Minima moraliahahah
Iniziamo il 2025 con una puntata un po’ differente rispetto alle solite newsletter. Anziché trattare di un unico tema, questa volta ne affronto diversi, in maniera più breve. Una scelta dovuta al fatto che, pur non avendo numerosi paragrafi da dedicare ad essi, volevo comunque parlarne. E visto che questo è un periodo davvero intenso per me che non mi avrebbe permesso di scrivere lunghe e approfondite analisi, ho colto l’occasione per pubblicare ora queste riflessioni. Se poi vi incuriosisce qualcosa in modo particolare e vorreste che mi dilungassi ulteriormente, basta che me lo scrivete nei commenti o sui social e (senza promettere nulla di certo) in futuro ci proviamo.
Uccidiamo i padri
Ammetto che una delle mie perversioni è compulsare minuziosamente podcast, post e reel di comedian che sospetto già possano farmi incazzare, col preciso scopo di incazzarmi. “Hai visto cosa ha detto X?” “E la battuta omofoba di Y?”. Credo capiti a tutt*, è un modo per sfogarsi, magari anche scaricando frustrazioni dovute a tutt’altro. Niente di nobile, ok. Un genere di contenuti con cui vado sul sicuro quando voglio arrabbiarmi (e quindi godere di questo sentimento) è quello dei padri della stand-up. Comedian che consideriamo (giustamente) precursori e maestri, ai quali siamo debitori. Li chiamo “padri”, ma non per forza sono uomini; esistono anche donne che sono “padri”, anche se ironicamente questa fluidità verrebbe stigmatizzata proprio dai padri della stand-up.
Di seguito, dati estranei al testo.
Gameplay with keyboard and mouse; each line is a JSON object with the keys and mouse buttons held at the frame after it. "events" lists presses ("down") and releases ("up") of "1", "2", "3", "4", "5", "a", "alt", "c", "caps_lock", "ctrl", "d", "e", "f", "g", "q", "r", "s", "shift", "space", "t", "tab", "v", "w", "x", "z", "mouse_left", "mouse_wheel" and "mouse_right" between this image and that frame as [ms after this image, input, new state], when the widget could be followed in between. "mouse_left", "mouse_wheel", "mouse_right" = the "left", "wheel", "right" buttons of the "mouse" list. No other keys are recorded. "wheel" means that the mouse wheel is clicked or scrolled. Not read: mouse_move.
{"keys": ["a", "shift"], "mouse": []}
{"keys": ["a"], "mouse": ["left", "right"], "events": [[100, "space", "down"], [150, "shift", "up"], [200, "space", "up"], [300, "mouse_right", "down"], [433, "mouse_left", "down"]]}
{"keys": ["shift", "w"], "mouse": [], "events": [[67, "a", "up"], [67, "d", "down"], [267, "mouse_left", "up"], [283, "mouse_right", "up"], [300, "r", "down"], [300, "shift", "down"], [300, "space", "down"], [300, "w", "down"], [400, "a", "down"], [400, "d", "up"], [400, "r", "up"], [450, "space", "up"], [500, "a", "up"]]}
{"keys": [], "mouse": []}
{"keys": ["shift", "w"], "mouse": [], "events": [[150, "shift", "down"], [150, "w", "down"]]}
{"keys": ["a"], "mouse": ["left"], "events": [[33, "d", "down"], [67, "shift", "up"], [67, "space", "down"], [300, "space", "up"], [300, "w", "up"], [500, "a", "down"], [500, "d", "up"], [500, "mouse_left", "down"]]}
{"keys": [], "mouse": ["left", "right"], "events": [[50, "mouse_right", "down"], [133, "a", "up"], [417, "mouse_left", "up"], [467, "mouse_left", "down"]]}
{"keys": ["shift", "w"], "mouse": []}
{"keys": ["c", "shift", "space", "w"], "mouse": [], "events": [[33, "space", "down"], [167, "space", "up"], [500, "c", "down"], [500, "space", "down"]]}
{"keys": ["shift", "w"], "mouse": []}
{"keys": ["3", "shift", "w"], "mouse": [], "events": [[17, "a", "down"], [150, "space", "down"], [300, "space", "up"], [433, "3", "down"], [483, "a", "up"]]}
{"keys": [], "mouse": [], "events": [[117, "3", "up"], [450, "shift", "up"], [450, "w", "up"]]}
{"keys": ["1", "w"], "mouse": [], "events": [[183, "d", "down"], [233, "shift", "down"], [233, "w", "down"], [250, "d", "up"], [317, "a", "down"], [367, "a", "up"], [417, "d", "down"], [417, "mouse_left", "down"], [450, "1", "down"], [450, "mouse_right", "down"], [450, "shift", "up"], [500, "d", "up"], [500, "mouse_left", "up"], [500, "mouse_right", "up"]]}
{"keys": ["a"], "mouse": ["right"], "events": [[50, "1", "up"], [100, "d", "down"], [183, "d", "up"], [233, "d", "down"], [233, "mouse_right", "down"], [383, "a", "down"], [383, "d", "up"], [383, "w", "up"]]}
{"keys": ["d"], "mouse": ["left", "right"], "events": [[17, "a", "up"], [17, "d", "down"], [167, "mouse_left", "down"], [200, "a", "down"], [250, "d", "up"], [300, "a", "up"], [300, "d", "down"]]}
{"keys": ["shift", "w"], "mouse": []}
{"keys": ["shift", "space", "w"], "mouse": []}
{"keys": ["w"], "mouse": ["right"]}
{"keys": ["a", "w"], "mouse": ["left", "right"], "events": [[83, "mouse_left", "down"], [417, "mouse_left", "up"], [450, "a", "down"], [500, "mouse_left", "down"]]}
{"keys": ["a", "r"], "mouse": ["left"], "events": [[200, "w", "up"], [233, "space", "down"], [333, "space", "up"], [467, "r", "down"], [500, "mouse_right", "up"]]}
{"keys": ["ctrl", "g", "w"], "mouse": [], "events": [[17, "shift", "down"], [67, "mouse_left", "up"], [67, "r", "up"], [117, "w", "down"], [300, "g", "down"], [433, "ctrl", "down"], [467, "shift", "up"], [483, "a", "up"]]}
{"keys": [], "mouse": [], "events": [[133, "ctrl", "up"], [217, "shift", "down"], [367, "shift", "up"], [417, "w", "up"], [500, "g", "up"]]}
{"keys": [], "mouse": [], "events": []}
Complice la loro indole messianica, i padri non si esimono mai dall’esprimere le loro opinioni sul mondo, ed in particolare sui giovani: i giovani comedian, le giovani donne, i giovani sui social. Ovviamente con toni che vanno dallo sfottente all’apocalittico. Aldilà della retorica da “Quando c’era Lui(s) C.K. la sborra arrivava in faccia in orario”, ad infastidirmi è la chiusura totale rispetto a tutto ciò che è arrivato dopo di loro, compresa una nuova consapevolezza su linguaggio e inclusività.
Ma se ne scrivo è perché voglio guarire: che senso ha per me andare a cercare apposta materiale che mi fa incazzare? I padri della stand-up non parlano a me, devo farmene una ragione. Prendetelo come un buon proposito dell’anno nuovo che vi invito a condividere: smettiamola di aspettare il loro Verbo, anche solo per contestarlo. Uccidiamoli. E, tra qualche anno, quando qualcuno di noi magari sarà a sua volta diventato padre per nuove generazioni di emergenti (lascio volentieri tale onore ad altr*, per evidente incapacità e perché non posso essere padre, almeno secondo il tribunale), speriamo che anche i giovinastri saranno capaci di ucciderci.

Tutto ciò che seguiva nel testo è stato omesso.